In the past 30 years in Australia we have spent the best part of $60bn, much of it taxpayer-funded, on solar and wind yet we have transitioned our dependence on fossil fuels for electricity generation from only about 90 per cent to 80 per cent.
No new hydro capacity has been constructed in this period.
Richard Corbett, Mosman, NSW
The drive towards an Australian net-zero goal is politically unstoppable, but Nationals members calling for avoidance of a hard target are being realistic given the lack of certainty in climate models projected to 2050.
As experience showed with our ill-fated 30-year contract with France for submarines, it is vital that clauses requiring evaluations and staging points be included.
One major risk in committing trillions of dollars to net-zero ambitions between now and 2050 is the possibility that global climate change is not just controlled by anthropogenic CO2 but also by natural cyclic phenomena over time lengths of 50 to 200 years.
Australia unfortunately does not have any academic group studying these phenomena, although other countries, such as the US and Germany, do.
Observational data provides compelling evidence that atmospheric CO2 is not the sole criterion controlling climate-related phenomena.
The extent of Arctic ice has increased 18 per cent in the past year, with the rate of decrease flattening on a 10-year trend; Great Barrier Reef coral growth has reversed past bleaching and is now at a record high; and rainfall in southeast Australia shows long-term oscillations since 1860 of length about 90 years, suggesting that the drying trend since 1990 may be just a natural part of that longer oscillation.
Michael Asten, retired professor of geophysics, Hawthorn, Vic
Judith Sloan is correct (“Sorry, Bob, the time is ripe for nuclear”, 12/10) in criticising Bob Carr for rejecting nuclear on financial grounds.
He obviously has not seen a proper engineering costing of the various methods of generation. These take into account all potential costs during the life of the product, including end-of-life disposal, and apply an appropriate discount rate to future costs. Such a costing shows that nuclear is the cheapest, which is why France, with almost 80 per cent nuclear generation, is supplying the cheapest electricity in Europe.
Coal is very close in cost to nuclear but renewables are right at the other end of the scale as most expensive.
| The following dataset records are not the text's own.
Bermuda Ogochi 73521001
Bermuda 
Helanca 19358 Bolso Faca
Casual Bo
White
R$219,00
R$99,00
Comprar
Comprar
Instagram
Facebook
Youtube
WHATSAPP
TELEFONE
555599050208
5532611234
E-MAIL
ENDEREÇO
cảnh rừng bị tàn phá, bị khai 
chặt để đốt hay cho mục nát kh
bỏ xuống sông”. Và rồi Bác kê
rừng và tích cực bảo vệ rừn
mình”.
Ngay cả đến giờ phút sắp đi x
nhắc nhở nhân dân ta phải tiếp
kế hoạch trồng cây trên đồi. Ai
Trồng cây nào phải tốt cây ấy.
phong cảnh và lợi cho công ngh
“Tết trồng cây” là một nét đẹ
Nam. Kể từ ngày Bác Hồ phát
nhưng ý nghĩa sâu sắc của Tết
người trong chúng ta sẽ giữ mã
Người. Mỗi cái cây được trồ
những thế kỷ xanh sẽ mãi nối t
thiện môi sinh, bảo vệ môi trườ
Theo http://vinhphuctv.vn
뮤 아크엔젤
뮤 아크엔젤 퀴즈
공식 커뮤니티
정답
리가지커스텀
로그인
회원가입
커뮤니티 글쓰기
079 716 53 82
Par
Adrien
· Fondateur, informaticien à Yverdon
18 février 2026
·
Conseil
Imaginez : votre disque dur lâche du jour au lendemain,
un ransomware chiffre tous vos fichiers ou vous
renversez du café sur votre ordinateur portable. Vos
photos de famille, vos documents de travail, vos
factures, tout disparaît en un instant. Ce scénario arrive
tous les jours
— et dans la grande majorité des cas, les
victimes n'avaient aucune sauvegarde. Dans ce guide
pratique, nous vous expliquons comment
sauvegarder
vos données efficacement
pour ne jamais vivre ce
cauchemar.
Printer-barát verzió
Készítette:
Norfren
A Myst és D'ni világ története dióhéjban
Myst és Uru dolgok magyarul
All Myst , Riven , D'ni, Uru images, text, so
The supply system, to remain stable, requires the input to be equal to the demand at every moment of every day.
Because of this, renewables will always be the most expensive as they are intermittent and therefore require continual standby backup ready to immediately supply any drop in energy generated.
E. Robert Y. Smith, Roseville Chase, NSW
It is conceivable that our global reputation and some of our exports will be at stake if Australia fails to commit to a net-zero target at Glasgow. Furthermore, any less than wholehearted action to achieve this goal on the part of the Coalition government is likely to have negative electoral consequences. The Nationals are right in being concerned about their constituents, but they must broaden their perspective in the interest of the nation.